→ Work task
Reproduce the part of the interview on autocracies between "So a lot of" and "be going on.", inclusive.

→ Text passage
%%

Matt Grossmann: Are we learning anything about other autocracies from this conflict? I noticed that Turkey and Hungary, some autocratizing countries, have condemned the war, but maybe the overall international alignment is still autocracies more likely to defend others. Anything we could say about that?

Erica Frantz: It’s really tempting to say that there’s this club of autocracies, and they’re all on the same team. But the truth is we don’t really know that much about how these different regimes align with each other. In some instances, they seem to all be on the same page and against the West and liberal democracy. But in other instances, they don’t behave in predictable ways.

And I think at the core, these governments, like all governments, are going to do what’s in their own strategic interests and political interests. So if it’s in the regime’s interest for there to be global stability, then they’re going to be reluctant to embrace Putin’s action because it’s going to destabilize the world both in terms of the violence it creates, but also for the economic consequences. So if these leaders don’t see it as in their interest to support Putin’s venturism, then they’re going to have more of a muted response.

But we’re also seeing some interesting democracies not doing much. India is the one that comes to mind. So I think it’s these economic and political interests really outweigh everything else in terms of values and support for any one particular model of political rule.

The other thing that kind of is important to mention is that we also talk about China and Russia trying to export their model of authoritarianism, but there, the picture’s also pretty complicated because in some instances, particularly with China, the things that it’s exporting are in its financial interest.

So a lot of digital technologies, for example, that could be used to help other dictatorships model the Chinese form of authoritarianism, well, it’s in China’s interest to continue to sell these products because it helps them economically.

So it’s very tricky to disentangle motivations, and that’s why I’m somewhat reluctant to say that, okay, just because these two regimes are personalist, they’re going to be jumping on board with each other. Personalist leaders make for very unpredictable partners in general, so I think that it’s very difficult to say with any certainty that that would be what would be going on.

Matt Grossmann: So let’s dig into that a little bit more because people are seeing this as perhaps lessons for China and Taiwan. To what degree is China a personalist regime and what are the similarities and differences that might impact their relationship and the similarity of their actions?

%%

→ Supplied records
%%

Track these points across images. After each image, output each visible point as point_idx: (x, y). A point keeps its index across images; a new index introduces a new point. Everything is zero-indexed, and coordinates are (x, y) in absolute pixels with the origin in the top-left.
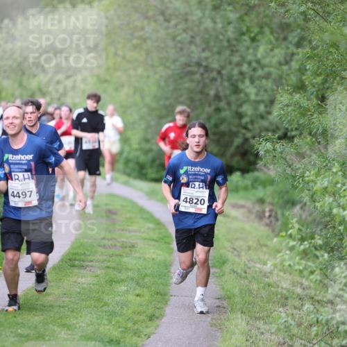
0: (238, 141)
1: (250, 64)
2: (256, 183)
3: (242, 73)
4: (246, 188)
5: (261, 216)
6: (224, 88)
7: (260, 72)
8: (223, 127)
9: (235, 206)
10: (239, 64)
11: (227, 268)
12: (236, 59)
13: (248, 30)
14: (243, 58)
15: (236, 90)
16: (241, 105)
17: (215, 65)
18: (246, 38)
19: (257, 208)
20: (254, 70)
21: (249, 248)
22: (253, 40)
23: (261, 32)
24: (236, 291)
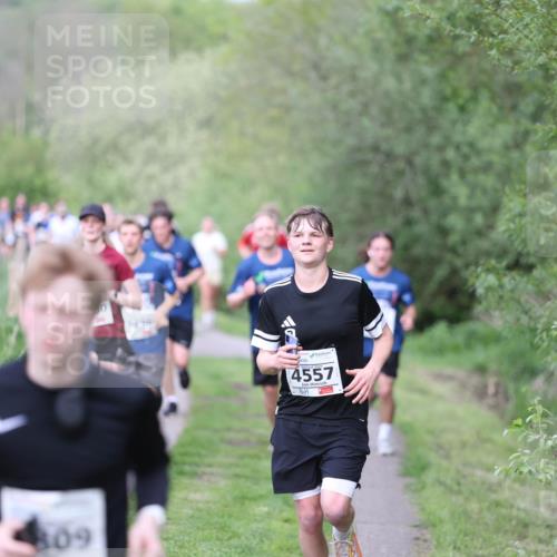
0: (441, 272)
1: (458, 148)
2: (472, 340)
3: (446, 164)
4: (456, 349)
5: (481, 394)
6: (418, 188)
7: (475, 161)
8: (418, 251)
9: (440, 377)
10: (441, 149)
11: (430, 476)
12: (436, 139)
13: (455, 94)
14: (447, 140)
15: (437, 190)
16: (445, 214)
17: (400, 148)
18: (452, 108)
19: (475, 380)
20: (466, 158)
21: (464, 445)
22: (462, 109)
23: (474, 99)
24: (445, 514)
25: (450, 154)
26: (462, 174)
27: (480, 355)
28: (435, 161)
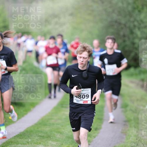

%%

→ Task response
So a lot of digital technologies, for example, that could be used to help other dictatorships model the Chinese form of authoritarianism, well, it’s in China’s interest to continue to sell these products because it helps them economically.

So it’s very tricky to disentangle motivations, and that’s why I’m somewhat reluctant to say that, okay, just because these two regimes are personalist, they’re going to be jumping on board with each other. Personalist leaders make for very unpredictable partners in general, so I think that it’s very difficult to say with any certainty that that would be what would be going on.